Finch by Jeff VanderMeer

Tasked with solving an impossible double murder, detective John Finch searches for the truth among the rubble of the once-mighty city of Ambergris. Under the rule of the mysterious gray caps, Ambergris is falling into anarchy. The remnants of a rebel force are demoralized and dispersed, their leader, the Lady in Blue, not seen for months. Partials—human traitors transformed by the gray caps—walk the streets brutalizing the city’s inhabitants. Finch’s partner Wyte, stricken with a fungal disease, is literally disintegrating. And strange forces are marshaling themselves against detective Finch even as he pursues his one clue: the elusive spymaster Ethan Bliss. How much time does Finch have before time itself runs out?

About the Author

Award-winning writer Jeff VanderMeer's final novel in his Ambergris Cycle, Finch, has just been published in the US, and will appear in the UK from Atlantic's Corvus imprint.
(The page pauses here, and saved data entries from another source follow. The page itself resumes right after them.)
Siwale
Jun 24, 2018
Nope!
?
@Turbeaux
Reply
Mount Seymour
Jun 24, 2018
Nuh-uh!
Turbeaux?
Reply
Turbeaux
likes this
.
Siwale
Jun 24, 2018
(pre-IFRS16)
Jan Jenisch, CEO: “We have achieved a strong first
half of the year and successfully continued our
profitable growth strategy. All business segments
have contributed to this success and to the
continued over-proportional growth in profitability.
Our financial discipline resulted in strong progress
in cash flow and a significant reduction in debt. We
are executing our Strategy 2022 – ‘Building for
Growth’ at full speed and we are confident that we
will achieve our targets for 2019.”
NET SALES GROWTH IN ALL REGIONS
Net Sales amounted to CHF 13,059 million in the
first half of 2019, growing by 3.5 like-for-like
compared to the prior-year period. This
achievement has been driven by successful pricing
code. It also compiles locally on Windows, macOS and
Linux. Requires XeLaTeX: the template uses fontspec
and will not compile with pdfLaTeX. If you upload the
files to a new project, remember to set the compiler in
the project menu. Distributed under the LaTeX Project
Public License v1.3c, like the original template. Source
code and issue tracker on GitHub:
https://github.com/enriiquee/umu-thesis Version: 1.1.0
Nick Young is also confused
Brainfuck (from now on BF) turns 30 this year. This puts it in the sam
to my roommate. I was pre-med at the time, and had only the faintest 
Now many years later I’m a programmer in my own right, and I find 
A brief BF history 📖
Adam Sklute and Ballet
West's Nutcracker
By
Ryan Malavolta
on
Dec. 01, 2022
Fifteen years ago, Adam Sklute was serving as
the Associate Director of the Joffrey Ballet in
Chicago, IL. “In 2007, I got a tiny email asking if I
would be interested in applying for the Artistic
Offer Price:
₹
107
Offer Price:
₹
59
His writer guide Booklife and associated Booklifenow website focus on sustainable creativity. With his wife, he recently edited the charity anthology Last Drink Bird Head. His short fiction has appeared in Conjunctions, Library of America's American Fantastic Tales, and several year's best anthologies. He writes nonfiction for The Washington Post Book World, Omnivoracious, The New York Times Book Review, the B&N Review, and many others. Murder by Death recently completed a CD soundtrack based on Finch./.